# [WORK ORDER]
Answer these questions using the album review below.
1. Which band originally recorded David Watts?
2. What sounds does English Rose begin with?
3. About how long is To Be Someone (Didn't We Have A Nice Time)?
[TEXT SECTION — start]
All Mod Cons begins with a count-in, followed by pounding drums and a raw and abrasive sound. Upon hearing this, one is deeply reminded of Skate Punk which emerged in the late 1990s. This is a short and nicely structured piece that is short and bittersweet, being just over a minute long. A good start to this album, it just sounds great.
To Be Someone (Didn’t We Have A Nice Time) follows and begins with glorious Rickenbacker guitars and chugging basslines. This is about being personally important in a superficial world. Once again, the track is super short, it’s barely two and a half minutes long. The stripped-back instrumentation does owe somewhat to the Punk of the day, but this differs from obviously Punk bands such as The Sex Pistols and The Clash. A good and witty piece of poetic lyrics set to music, this is interesting listening. It sounds super angry towards the end, before concluding with some clean chords. Nice.
Mr. Clean begins with some chugging bass guitar parts and some nice and quiet electric guitar playing just before this tune gets underway. When it does, Paul Weller makes his voice heard about day to day social issues which bother him. It does borrow from Punk and the ethos of Punk musicality. There is an intricate midsection with some multitracked acoustic guitars, before launching back into the action. This is an urban dystopian sort of anthem. Take note that the UK in the late 1970s wasn’t the best place to be in, due primarily to the Winter Of Discontent (Google that if you are not aware of it). The song finishes with clean guitar parts and a basic drum beat before finishing. Good effort.
David Watts is a cover of the Kinks song. Fortunately, The Jam do it justice and it sounds like an original, rather than a simple cover. This was the turning point for The Jam, being the cover that reinspired Paul Weller to write better songs for this album. An upbeat and pounding tune that really sounds terrific. This version makes the original more aggressive, interesting and uptempo. A great song made even better by The Jam’s version, this is an essential listen from this album. One can easily listen to this on repeat. Excellent work. It ends with repeated harmonies, always delightful to hear.
English Rose is next, and it was barely acknowledged in the early issues of the album. Nonetheless, it is here now. As you can guess, it is a love song. It begins with rushing seawater, followed by ship horns and other ghostly sounds to match. Some finger-picked acoustic guitar follows, and this is a raw and pretty tune that Paul Weller never should have been ashamed of writing or performing. Why? It’s a very good song that really should be listened to by fans of Punk and many other guitar-based music fans. It’s a really good piece of music with a key change in the second half, and this is a gentle and relaxing piece of music. Feel no shame, Paul Weller, this is great music.
[TEXT SECTION — finish]
[SUPPLIED ENTRIES — start]
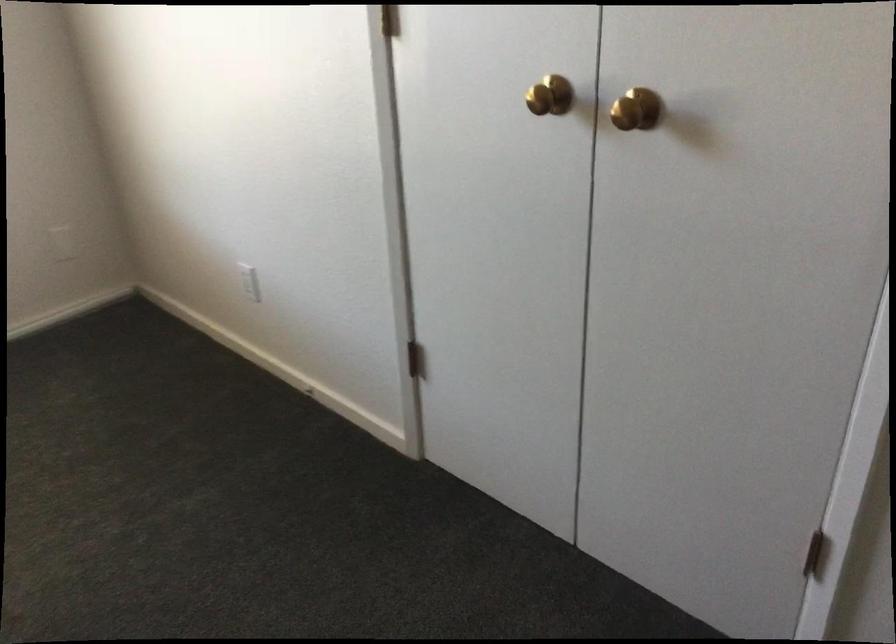
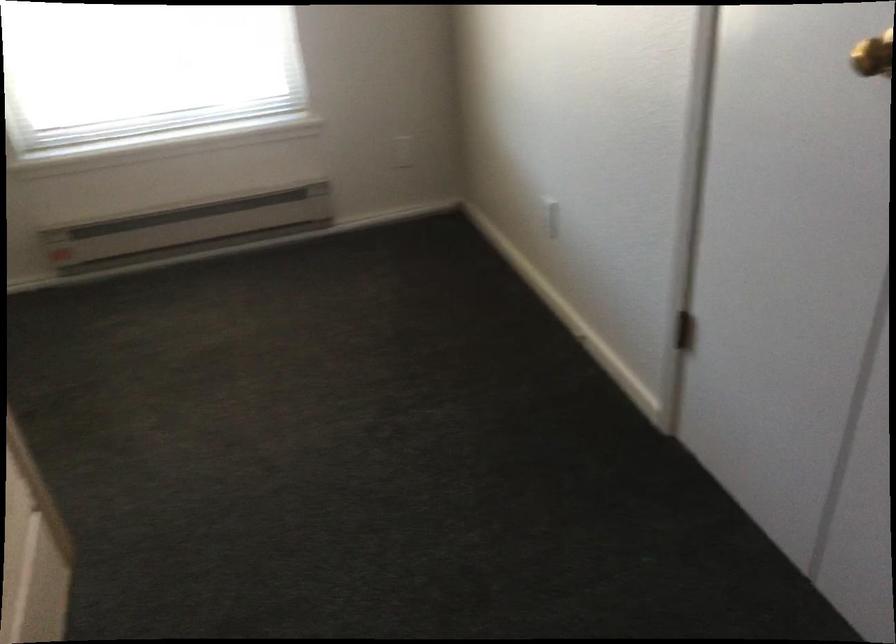
Question: The camera is either moving clockwise (left) or counter-clockwise (right) around the object. The first image is from the beginning of the video and the second image is from the end. Is the camera moving left or right when shooting the video?

Choices:
 (A) Left
 (B) Right

Answer: (B)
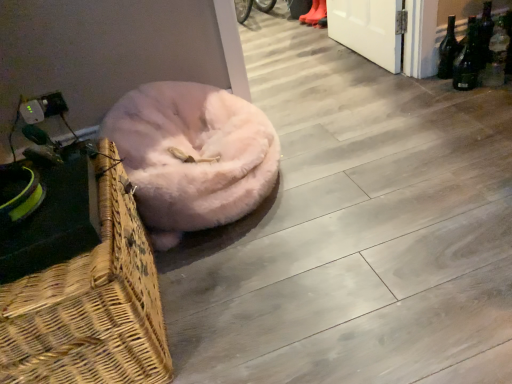
At what (x,y) coordinates should I click in order to perform the action: click on vacant area that lies to the right of fuzzy pink dog bed at lower left. Please return your answer as a coordinate pair (x, y). Image resolution: width=512 pixels, height=384 pixels. Looking at the image, I should click on (379, 179).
[SUPPLIED ENTRIES — finish]
# [EXPECTED ANSWER]
1. The Kinks.
2. Rushing seawater, followed by ship horns and other ghostly sounds.
3. Barely two and a half minutes.